▸ Task to carry out: Omit the pictures, but give back every entry below exactly as written.

--- Data for analysis Enclosed Below ---

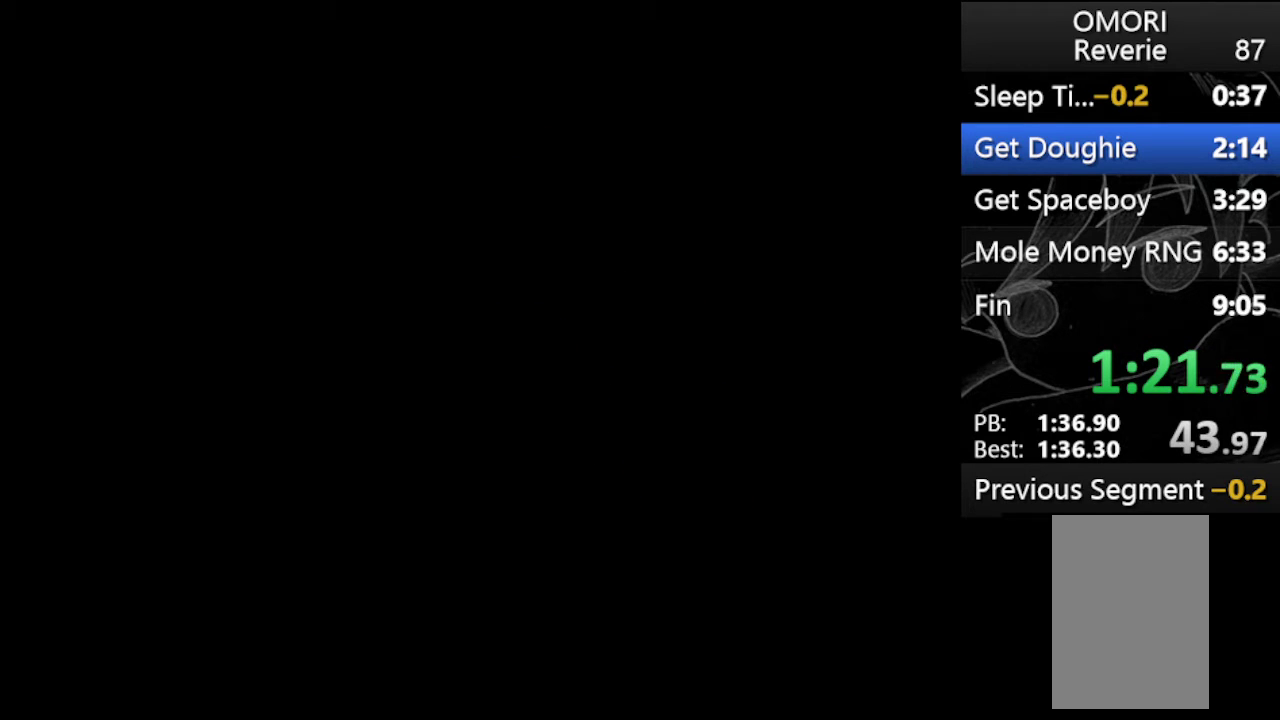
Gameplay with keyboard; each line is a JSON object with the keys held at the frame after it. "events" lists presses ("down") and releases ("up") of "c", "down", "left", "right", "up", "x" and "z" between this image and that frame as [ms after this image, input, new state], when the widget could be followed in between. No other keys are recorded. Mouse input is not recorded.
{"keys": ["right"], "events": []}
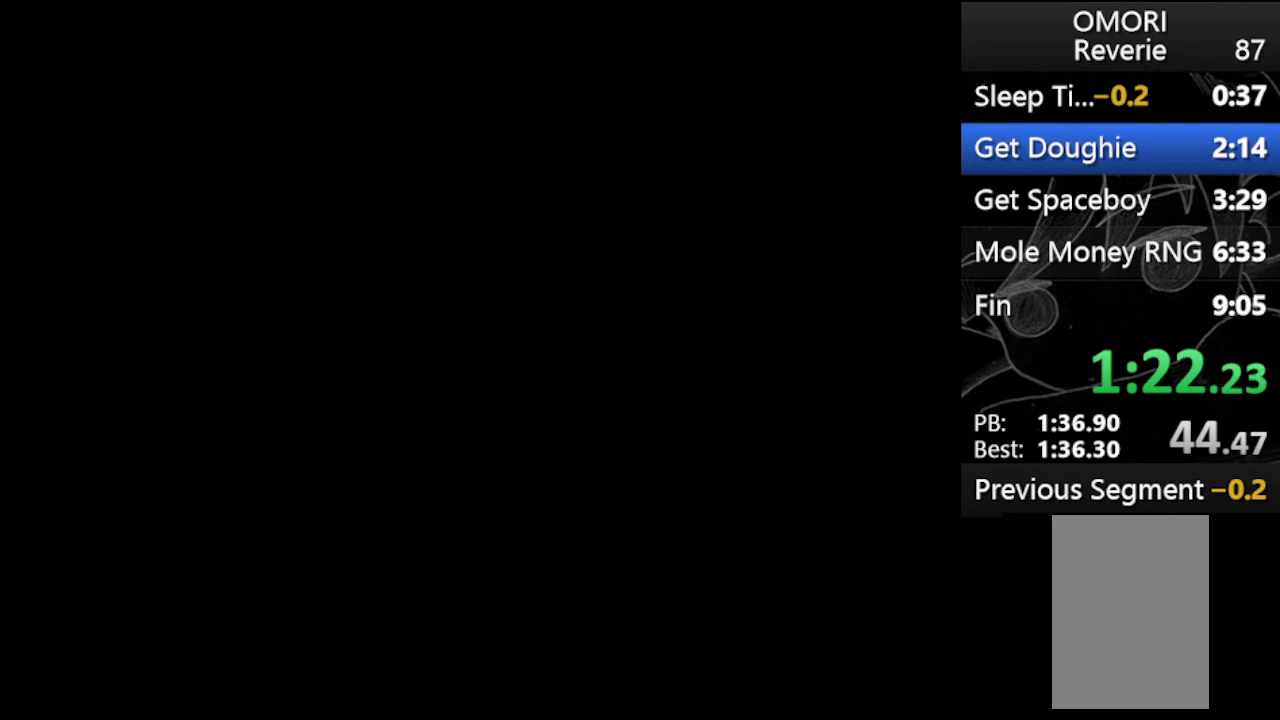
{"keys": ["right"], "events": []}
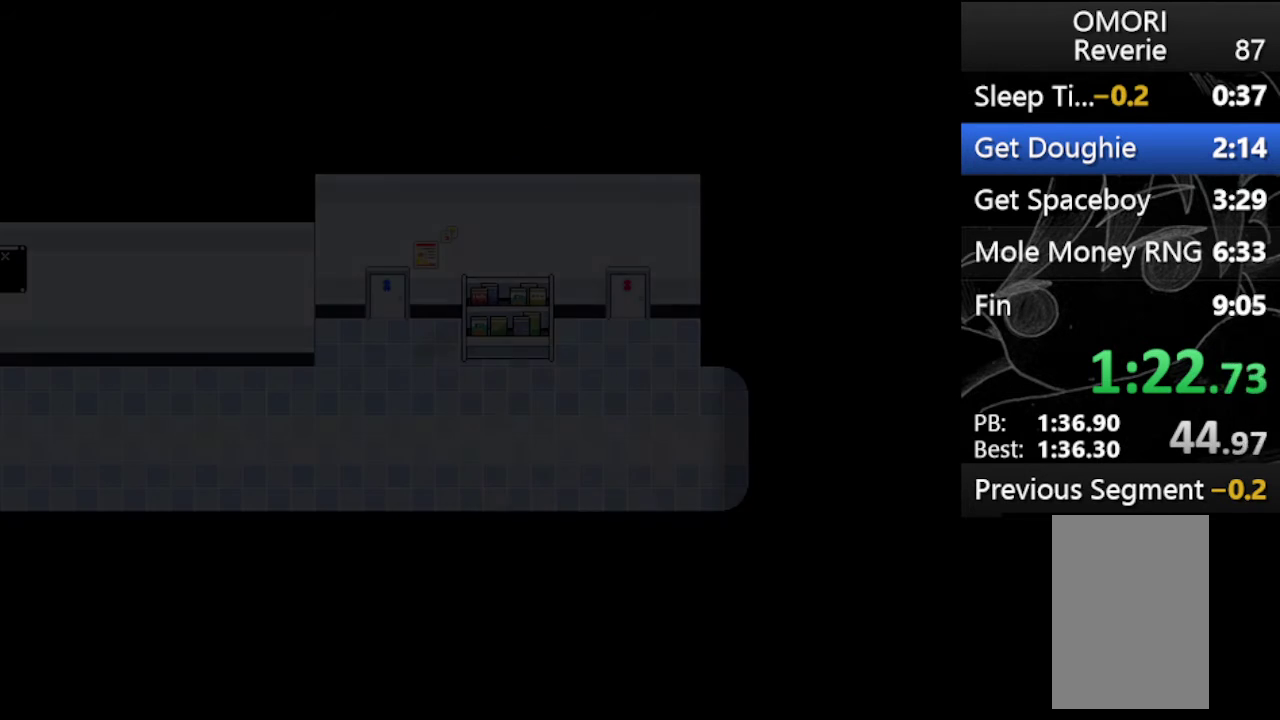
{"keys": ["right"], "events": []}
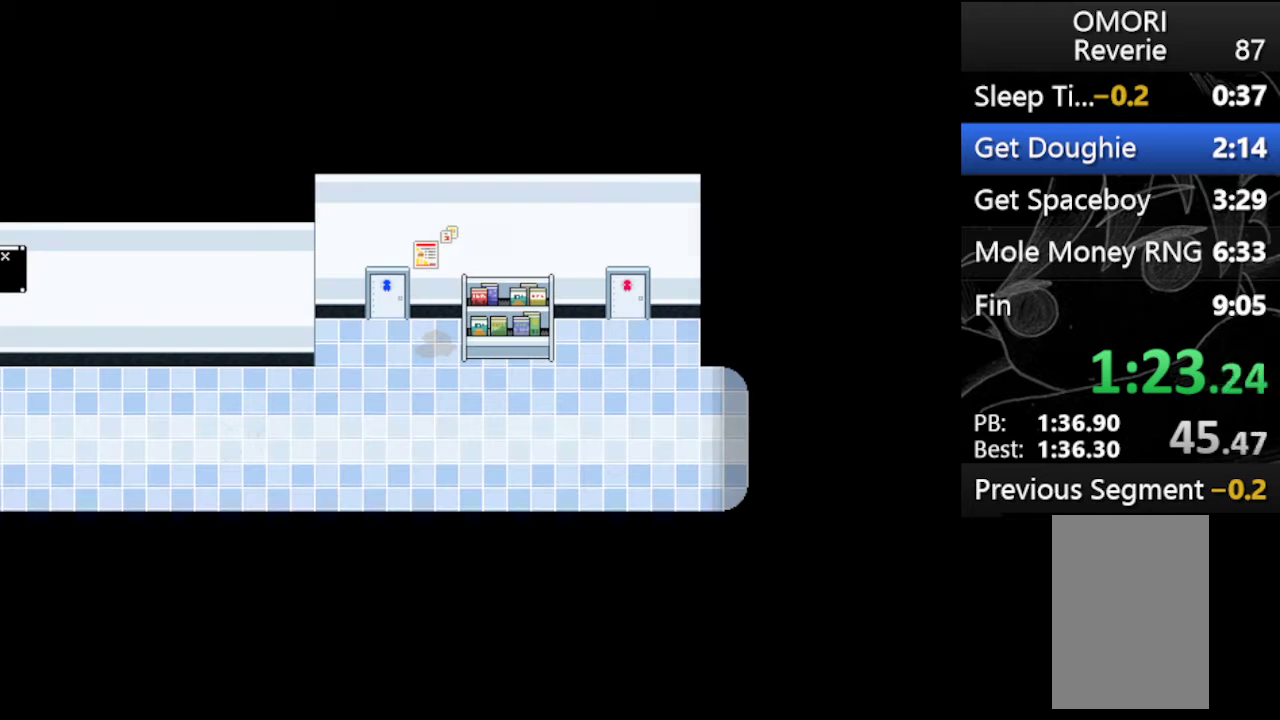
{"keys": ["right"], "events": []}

--- End of Enclosed Data for analysis ---

▸ Exercise solution:
Gameplay with keyboard; each line is a JSON object with the keys held at the frame after it. "events" lists presses ("down") and releases ("up") of "c", "down", "left", "right", "up", "x" and "z" between this image and that frame as [ms after this image, input, new state], when the widget could be followed in between. No other keys are recorded. Mouse input is not recorded.
{"keys": ["right"], "events": []}
{"keys": ["right"], "events": []}
{"keys": ["right"], "events": []}
{"keys": ["right"], "events": []}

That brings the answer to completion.